Als er wordt gesproken over het onderwijs van morgen dan kun je niet meer om elektronische snufjes heen. Althans, volgens websites en publicaties die over het onderwijs gaan. Het twitteren is niet van de lucht en sociale media zijn de nieuwe heilige graal. Je loopt achter als je je niet conformeert aan deze nieuwe religie. ‘Je vergeet de leerlingen’, hoor ik visionairs weleens zeggen. Maar hoe je het ook wendt of keert: voor leerlingen is school een noodzakelijk kwaad.
Strooigoed
Leerlingen – én docenten – zien door de bomen het bos niet meer. Er is zo ontzettend veel ‘leuke’ informatie voor handen dat je niet meer weet waar je moet beginnen. Hoe behoud je de aandacht voor jouw interessegebieden in die brij van jolijt? Hoe kun je leerlingen laten ontdekken dat bètaonderwijs hartstikke leuk is, zonder hen zaken op te dringen? Speciale projecten kunnen soelaas bieden, maar er zijn eenvoudigere en efficiëntere manieren: breng bijvoorbeeld wat strooigoed in uw leslokaal.
Knagende vragen
Mijn oudste zoon zit in 5 vwo, profiel economie en maatschappij. In de derde klas was zijn laagste cijfer voor de bètavakken een zeven. Waarom koos hij dan niet voor een natuurprofiel? Ik kon praten als Brugman, maar uiteindelijk ging hij toch zijn eigen weg.
Vorig jaar bood Malmberg de lezers van haar elektronische nieuwsbrieven het boek ‘Knagende Vragen’ aan. Auteur Bram Vermeer bespreekt in dit boek allerlei alledaagse verschijnselen. Op de omslag staan vragen als ‘Waarom is snot lekker?’ en ‘Waarom kun je jezelf niet kietelen?’. Dat boek heeft enkele dagen thuis op de salontafel gelegen. Voordat mijn kinderen ’s-ochtends naar school moesten vochten ze erom.
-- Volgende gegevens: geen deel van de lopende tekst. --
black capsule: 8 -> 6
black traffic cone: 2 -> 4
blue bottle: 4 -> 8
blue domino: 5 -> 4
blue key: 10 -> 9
Een dertien- en een zestienjarige die vechten om een boek over natuurwetenschappelijke zaken… Toen zag ik het licht.
Ideale bronnen, ook in de klas
Sinds het effect van ‘Knagende Vragen’ zorg ik altijd voor strooigoed in huis. De jongste aanwinst is het (gratis) eerste deel van ‘Wetenschap – de grote ontdekkingen’, uitgegeven door de Volkskrant. Op de meest onverwachte momenten pakken mijn jongens dit zeer toegankelijke werkje en lezen ze over sterrenobservaties, het wiel en over (al)chemie. Bètawetenschappen interesseert hen ineens bovenmatig.
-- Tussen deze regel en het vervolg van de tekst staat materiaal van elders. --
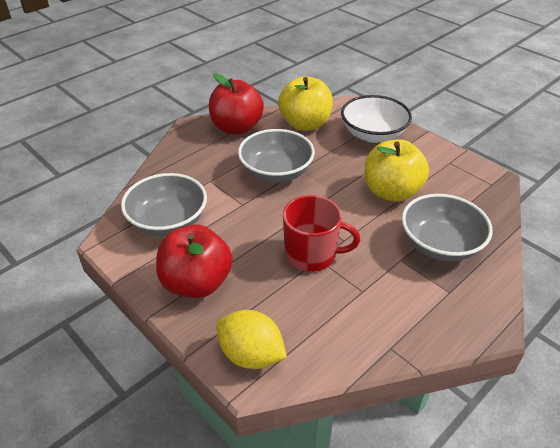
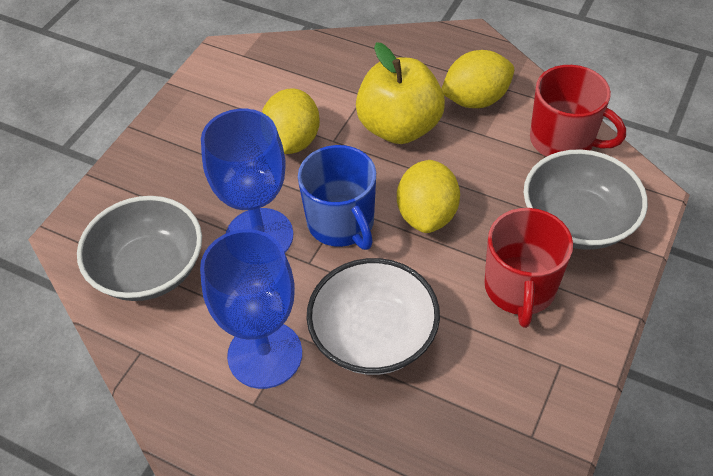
blue goblet: 0 -> 2
blue mug: 0 -> 1
grey bowl: 3 -> 2
red apple: 2 -> 0
red mug: 1 -> 2
yellow apple: 2 -> 1
yellow lemon: 1 -> 3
Waarom introduceren we geen strooigoed in de klas? Bij fysiek strooigoed, zoals een boek, vind ik de toegankelijkheid groter dan bij bijvoorbeeld een tablet. Even ongestoord bladeren, gewoon omdat het er ligt. Toch kan het geen kwaad om een selectie YouTube-filmpjes te plaatsen bij ieder hoofdstuk dat u behandelt. Laat uw leerlingen maar lekker struinen.
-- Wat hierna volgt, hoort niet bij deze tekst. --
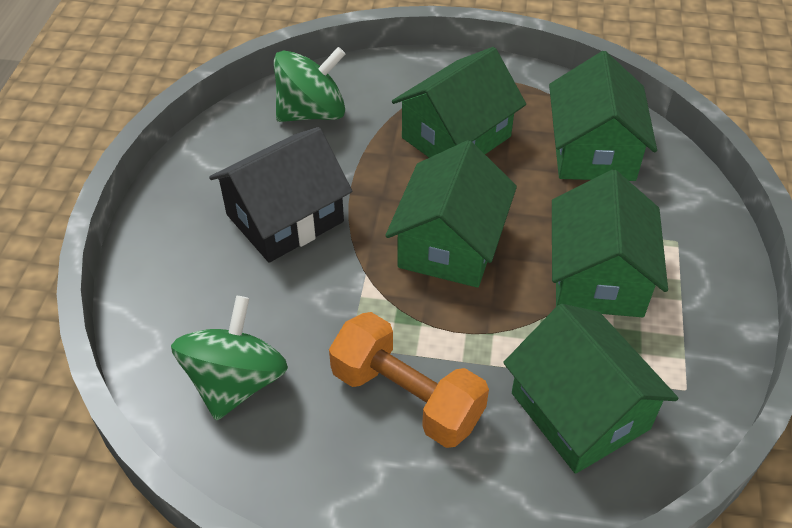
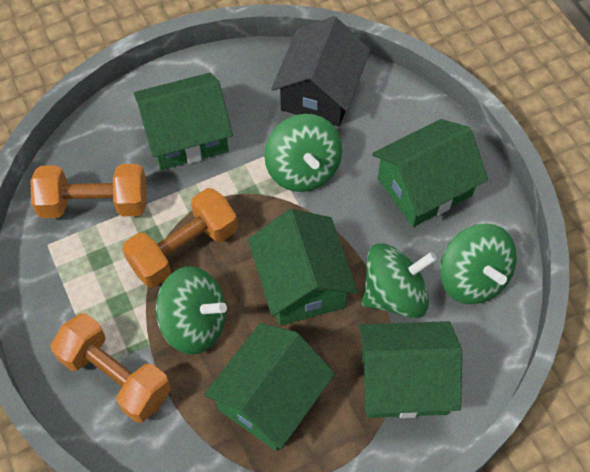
green spinning top: 2 -> 4
orange dumbbell: 1 -> 3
Mijn oudste zoon heeft zijn hart gevolgd en economie en maatschappij gekozen, maar regelmatig komt hij uit de bibliotheek met een boek over natuurwetenschappen. In tegenstelling tot de dwang van lesmethoden bepaalt hij zélf waar hij meer over wil leren. Ik ben er daarom ook van overtuigd dat strooigoed de perceptie dat bèta saai en moeilijk is, in enige mate kan bijstellen
Maakt u weleens gebruik van strooigoed in de klas?